第8話金曜日の夜勤明け

杉岡が夜中のコンテナ船の仕事を終えて、事務所に戻ったのが、朝の8時過ぎだった。

杉岡は同僚の倉橋を見つけると、

「しっあわっせは~歩いてこないっ……じ~んせいはっゼンジー北京~♪」

「お、おはよう。杉ちゃん、なんか仕事でいい事あった?」

杉岡は人差し指を振り、

「ノンノン、明日、ユミちゃんが僕んちに来るんだよ!」

「おっ、では昨日の秘技を駆使して、メロメロにしちゃえ!」

「君の奥さんの性癖に感謝ですたい」

「今日はゆっくり、休みなよ明日の為に。そして、飲み過ぎないように!」

「センキュー、我が友よ!」


杉岡は、コンビニで寝酒用の缶ビールとコンドームを買った。

「はぁ~、今、僕は人生を謳歌している」

と、自宅の南極2号に呟いた。

しかし、もうダッチワイフは必要ない。

この日、エロアイテムは全部捨てた。

玄関からゴミ袋を運びだそうとした。


グキッ!


「いって~、あいたたたっ!足挫いた。立てるかな」

杉岡は挫いた右足の膝をゆっくり伸ばし、立ってみた。

「ウググ。いって~。折れたかな?」

幸い、杉岡のアパートの近くに整形外科がある。尋常ないほど、腫れてきたので右足をかばいつつクリニックへ向かい、やっとの思いで着いた。

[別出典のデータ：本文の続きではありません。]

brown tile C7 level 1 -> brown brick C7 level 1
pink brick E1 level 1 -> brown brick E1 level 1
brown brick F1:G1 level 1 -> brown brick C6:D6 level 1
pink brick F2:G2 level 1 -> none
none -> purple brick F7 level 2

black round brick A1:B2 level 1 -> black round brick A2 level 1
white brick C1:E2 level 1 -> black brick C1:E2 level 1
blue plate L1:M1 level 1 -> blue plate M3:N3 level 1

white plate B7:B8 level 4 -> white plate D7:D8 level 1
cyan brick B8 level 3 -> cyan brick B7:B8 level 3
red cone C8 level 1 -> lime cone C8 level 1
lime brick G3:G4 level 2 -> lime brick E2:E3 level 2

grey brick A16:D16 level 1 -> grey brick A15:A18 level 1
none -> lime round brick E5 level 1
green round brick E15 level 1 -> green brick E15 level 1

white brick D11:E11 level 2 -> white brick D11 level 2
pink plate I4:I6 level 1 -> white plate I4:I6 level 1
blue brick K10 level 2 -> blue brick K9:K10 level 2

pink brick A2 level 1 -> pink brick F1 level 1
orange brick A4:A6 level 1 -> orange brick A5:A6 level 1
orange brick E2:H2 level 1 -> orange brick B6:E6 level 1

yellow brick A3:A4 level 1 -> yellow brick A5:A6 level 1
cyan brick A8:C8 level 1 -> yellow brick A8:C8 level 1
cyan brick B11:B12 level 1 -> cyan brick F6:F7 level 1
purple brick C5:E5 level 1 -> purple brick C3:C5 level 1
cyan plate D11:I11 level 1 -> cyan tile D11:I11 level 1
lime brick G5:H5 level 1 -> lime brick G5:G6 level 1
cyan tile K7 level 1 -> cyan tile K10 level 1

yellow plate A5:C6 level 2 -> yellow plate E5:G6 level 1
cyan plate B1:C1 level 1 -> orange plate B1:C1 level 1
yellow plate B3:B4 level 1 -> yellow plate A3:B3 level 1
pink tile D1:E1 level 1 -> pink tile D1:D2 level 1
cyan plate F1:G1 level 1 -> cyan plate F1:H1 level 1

医師からレントゲンを撮りましょうと言われ、レントゲン室へゆっくり向かった。

「ヒビ入ってますね。固定しましょう」

と、淡々と話す。

処置室で、右足に金具をくっ付けて包帯でぐるぐる巻きにされた。

松葉づえも渡された。


「はぁ~、なんで、コッタイ。立ちバック練習したのに、何の役にも立たねぇ~じゃねぇか!」

ズキズキ痛む、右足を投げ出し掃除の後で良かったと思った。


土曜日。

夜6時。ユミからLINEが届いた。

『コンビニ、着いたよ!』

指定のコンビニまで、来てもらいアパートまで、案内する事になっていた。

松葉づえを突きながら、コンビニへ向かった。

ユミは杉岡の姿を見るなり、

「君!どうしたの?骨折?」

「いや、ヒビ」

「仕事中に?」

「ま、仕事と言えば仕事だけど」

「私がおんぶしてあげる」

「冗談はよし子ちゃん」

ユミは至って真面目に。

「私、学生時代レスリング部だったの」

「僕は重いよ。65キロあるよ」

「楽勝」

ユミは杉岡をおんぶしてアパートまで運んでくれた。

「ありがとう。助かったよ!さっき、上寿司の出前頼んだから」

「今夜はマッカランよ」

「うわ、高いでしょ」

「7000円だったよ。安いの買っちゃった」

「マッカランと寿司合うかな~」


「君と飲めればいいの。そんな身体ならエッチはお預けだね」

「騎乗位があるじゃん」

「私は立ちバックが好きなのに。特に鏡の前で!」

杉岡は倉橋君の言葉は本当だと、思った。

2人はグラスにロックアイス入れて、ロックで飲み始めた。

杉岡はポツリと呟く、

「あ、あの僕に彼女になって下さい」

ユミは、中トロを手に、

「お願いします」と、返事した。

安堵したのか、杉岡はタバコを吸い始めた。

これが、人生を揺るがす、第一歩だったのだ。